Sous le ciel d'Alice
Pour son premier long métrage, la jeune réalisatrice Chloé Mazlo s'est inspirée de son histoire familiale. Les souvenirs de ses grands-parents sur le Liban joyeux d'avant-guerre et celui plus dramatique qui a suivi a déclenché en elle l'envie "d'emmener ces récits là où leurs anecdotes s’arrêtaient et associer leur fantaisie à la souffrance de la dislocation d’une famille."
Elle a calqué l'itinéraire de sa grand-mère suisse sur celui de son personnage principal Alice, jeune puéricultrice qui, dans les années 50, fuit l'atmosphère familiale pesante pour être engagée comme nurse dans une famille de Beyrouth. Dans ce lieu paradisiaque, elle rencontre Joseph, jeune astrophysicien qui rêve d'envoyer le premier libanais sur la lune.
C'est le début d'une histoire d'amour qui se concrétise par le mariage et la naissance d'une fille.

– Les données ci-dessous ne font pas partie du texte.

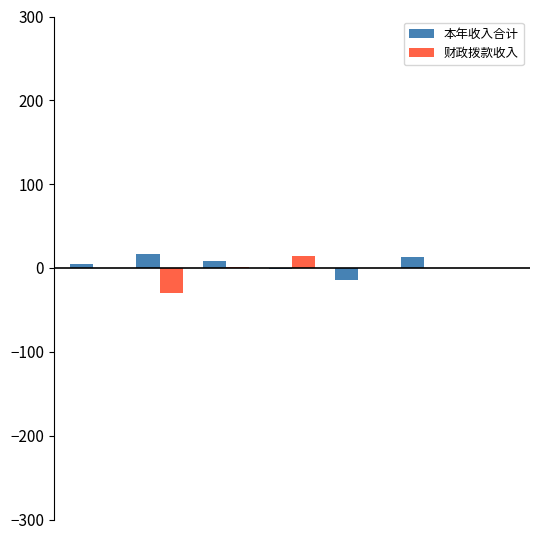

What is the highest value of the 本年收入合计 series?

16.3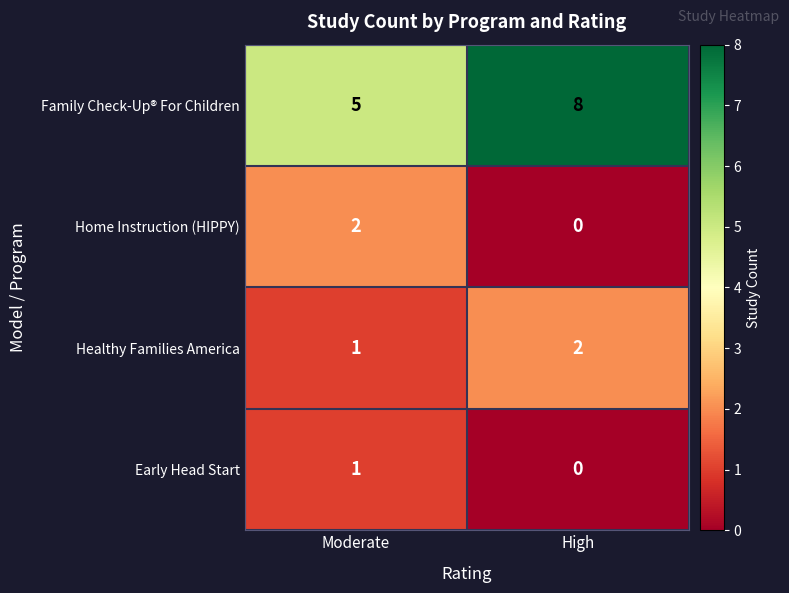

Reading left to right, what are all the values shown in this chart?

Family Check-Up® For Children: 5	8
Home Instruction (HIPPY): 2	0
Healthy Families America: 1	2
Early Head Start: 1	0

Mais cette parenthèse enchantée se termine avec la guerre dans les années 70.
L'appartement est squatté par plusieurs membres de la famille qui se réfugient là pour échapper aux bombes. Le laboratoire de Joseph est détruit. Alice résiste tandis que leur fille part pour la France . Joseph lui conseille de regagner la Suisse alors que lui-même veut aller au bout de sa "mission"...
Chloé Mazlo reste neutre par rapport à ce conflit, elle en souligne seulement l'absurdité, le choix difficile de rester ou quitter le pays. Elle filme deux êtres malheureux parce qu'impuissants devant cette fatalité qui vise à les séparer. Alice est meurtrie à l'idée de devoir abandonner ce pays qui l'a si bien adoptée, de se résoudre à cet échec.
Ce qui fait l'originalité de ce film, c'est la recherche formelle associant diverses techniques. L'animation en stop motion mettant en mouvement des images fixes se déplaçant légèrement , l'utilisation de décors en carton-pâte et de petites figurines donnent à certaines séquences un charme poétique, enfantin, presque surréaliste.
Alba Rohrwacher est une Alice toute en retenue, avec ce visage de poupée dont le regard passe de l'émerveillement à la détermination. Wadji Mouwad est un Joseph lunaire, romantique et émouvant.
Un cinéma inventif, dont l'univers particulier passe de la fantaisie à l'émotion, où la romance heureuse fait oublier la violence de la réalité.